Short jokes
Did you see the blind guy trip on a can?
He didn't either.
How do you get a party started in Africa?
You put a slice of bread on the ceiling and everyone will be jumping.
Joke: I went to a paraplegic strip club the other day, the place was crawling with pussy.
What do you call 2 nuns and a prostitute that play football?
Two tight ends and a wide receiver.
When Chris Brown heard he wasn’t the only one to hit a woman.
Stop the cap.
Women have ass and tits... but men have dick and rights.
So I painted my laptop black, hoping it would run faster... Now it doesn't work.
Did you know that Jeffrey Dahmer was the first person to try Five Guys?
The adoption center threw a party. Why? 'Cause the parents weren't home.
- Sometimes I feel like killing myself...
- But?
- ...
Your hairline's so ugly, it turned Medusa to stone!

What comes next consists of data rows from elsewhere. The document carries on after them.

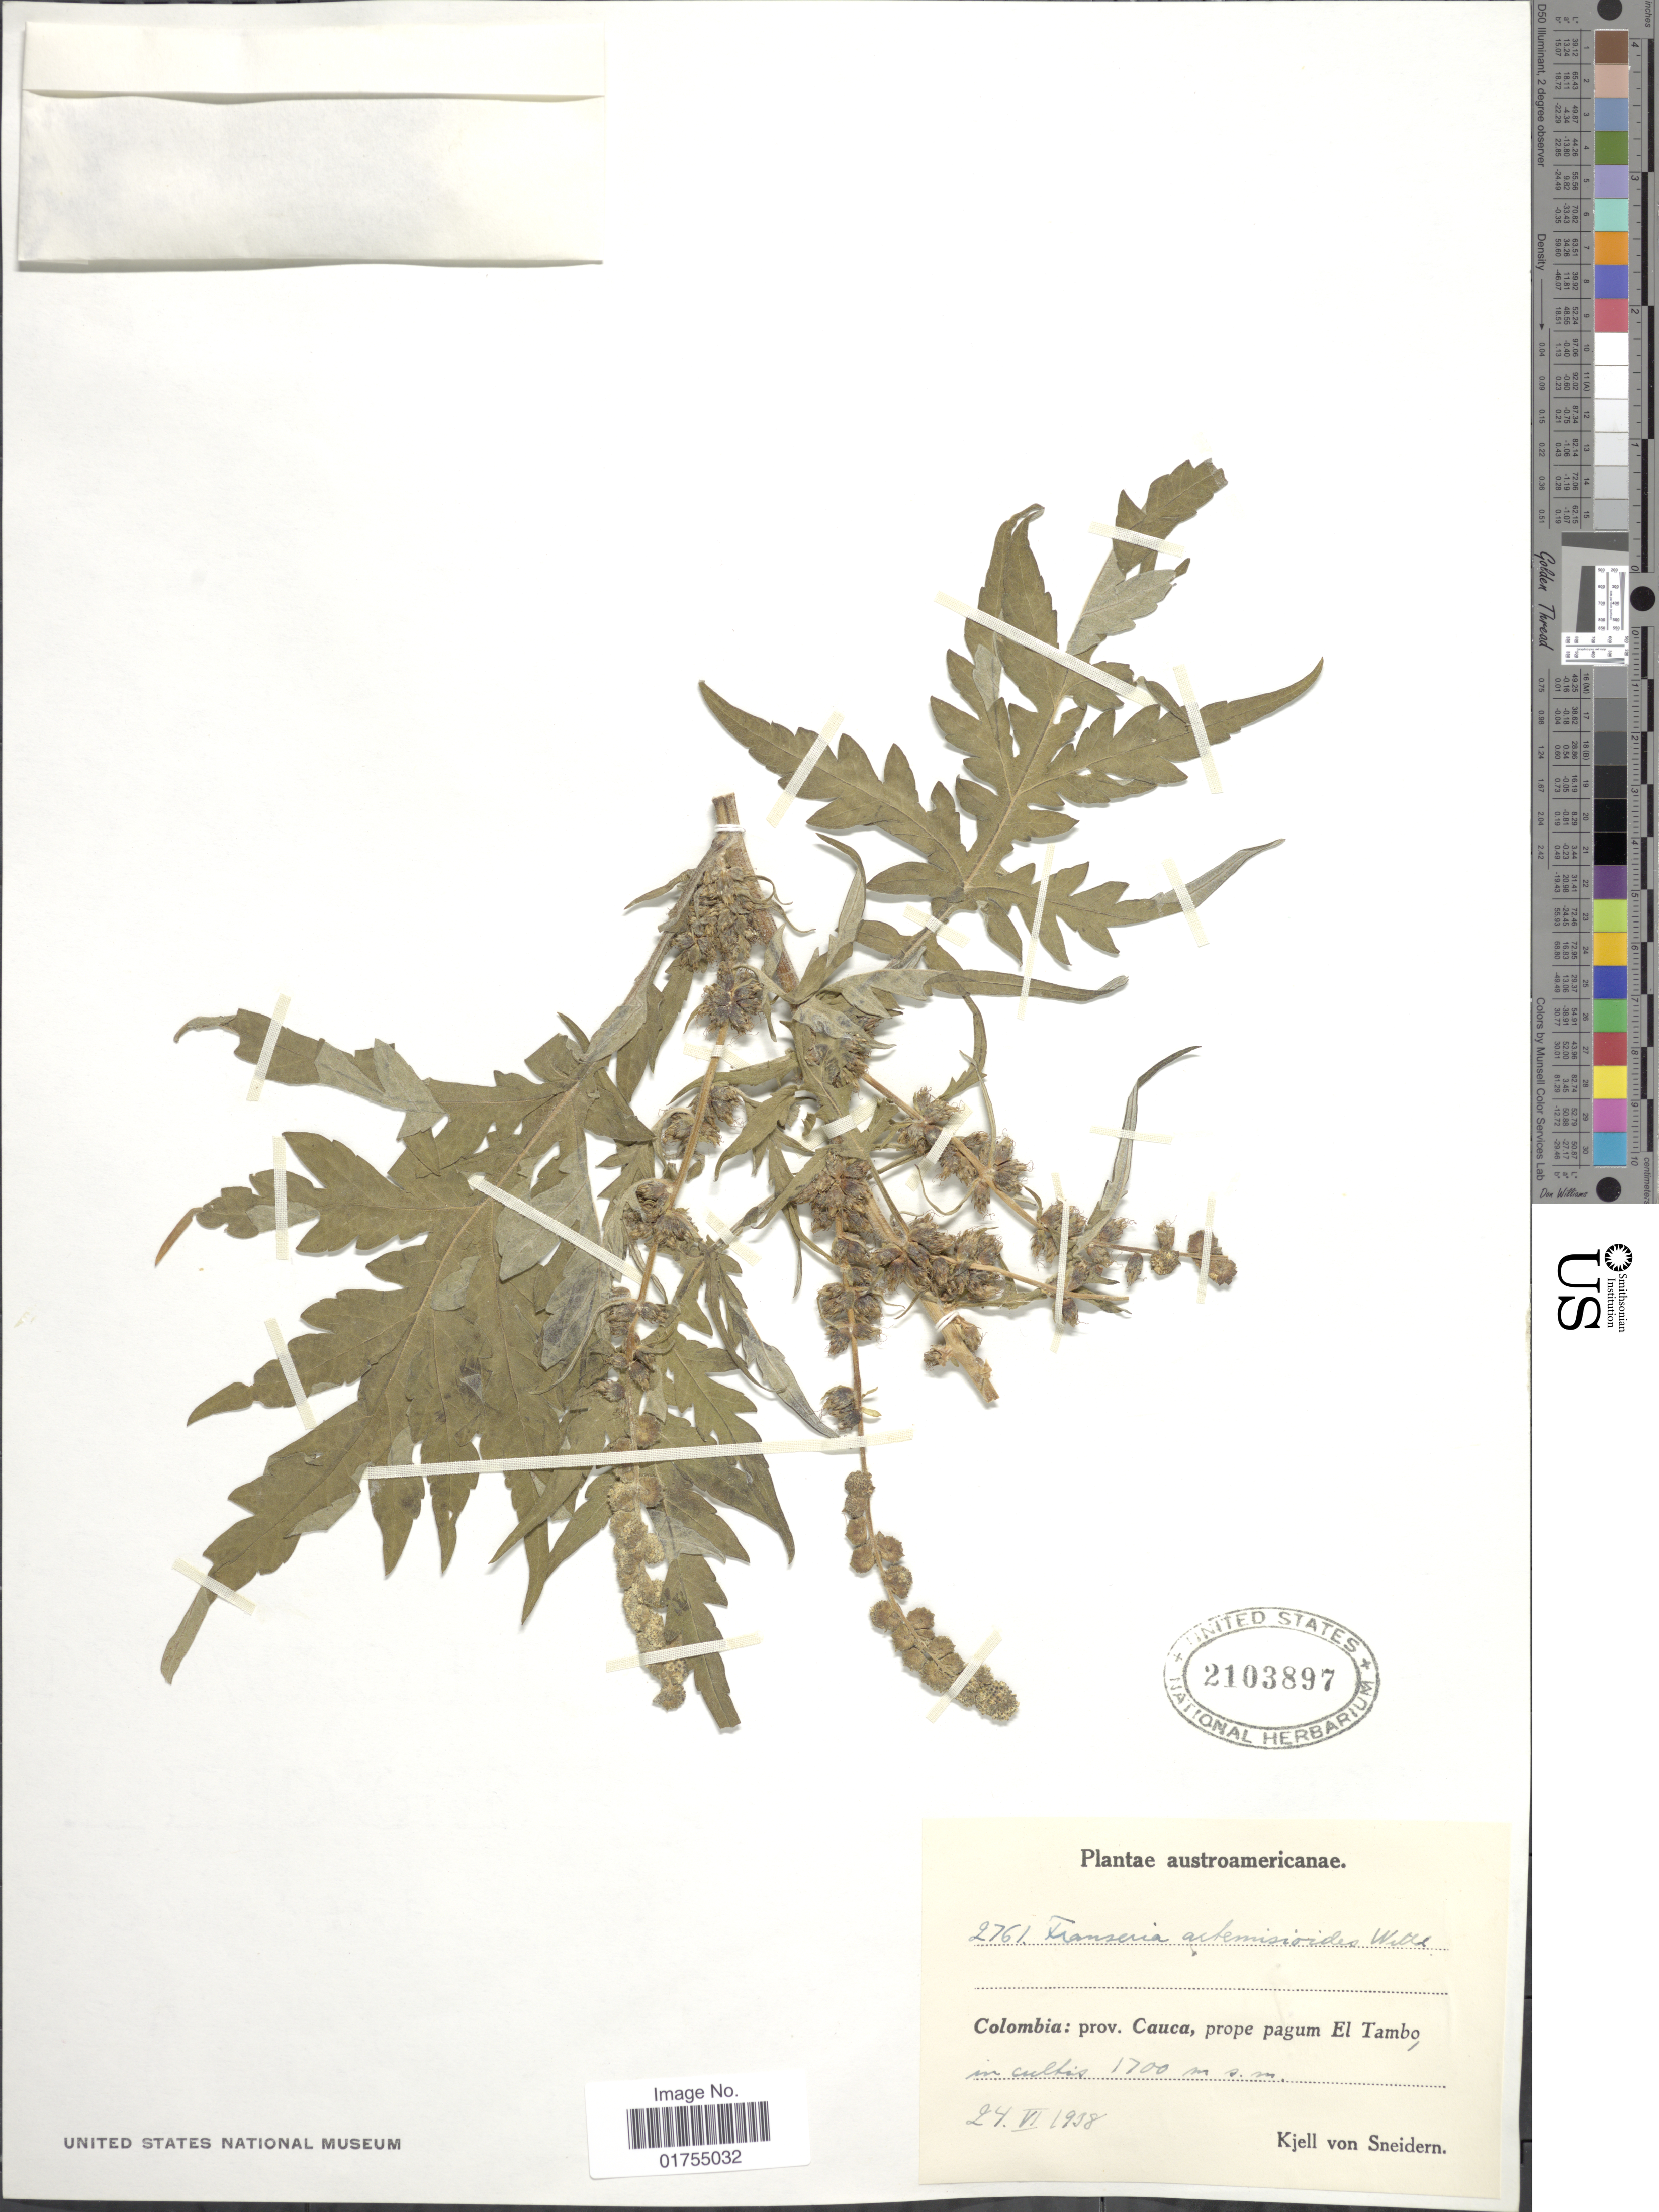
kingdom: Plantae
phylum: Tracheophyta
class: Magnoliopsida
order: Asterales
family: Asteraceae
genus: Franseria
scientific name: Franseria artemisioides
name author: Willd.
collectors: K. von Sneidern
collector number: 2761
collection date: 1938-06-24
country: Colombia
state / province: Cauca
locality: Prope pagum El Tambo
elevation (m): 1700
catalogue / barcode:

Let's play twin towers, your thighs are the towers and my penis is the plane, coming in between.
Toast is like parents.
If they are both black, you have nothing to eat.
When your girlfriend has been vomiting for 2 weeks and you find out she’s not pregnant.
Bf-*yes I knew it was a prank*
She has cancer.
How do you punish a blind person?
Hand them a gun and tell them it’s a hairdryer.
People definitely have the N-word pass in Africa.
What did Jesus say when he was left hanging on the cross?
"Well this is one hell of a way to spend my Easter vacation!"
It's always the little things that make us laugh.
what did Bruce Willis say after he had a vasectomy? "snip-y ki yay motherfucker"
I asked the librarian if the library had any books on paranoia.
She whispered, "They're right behind you!"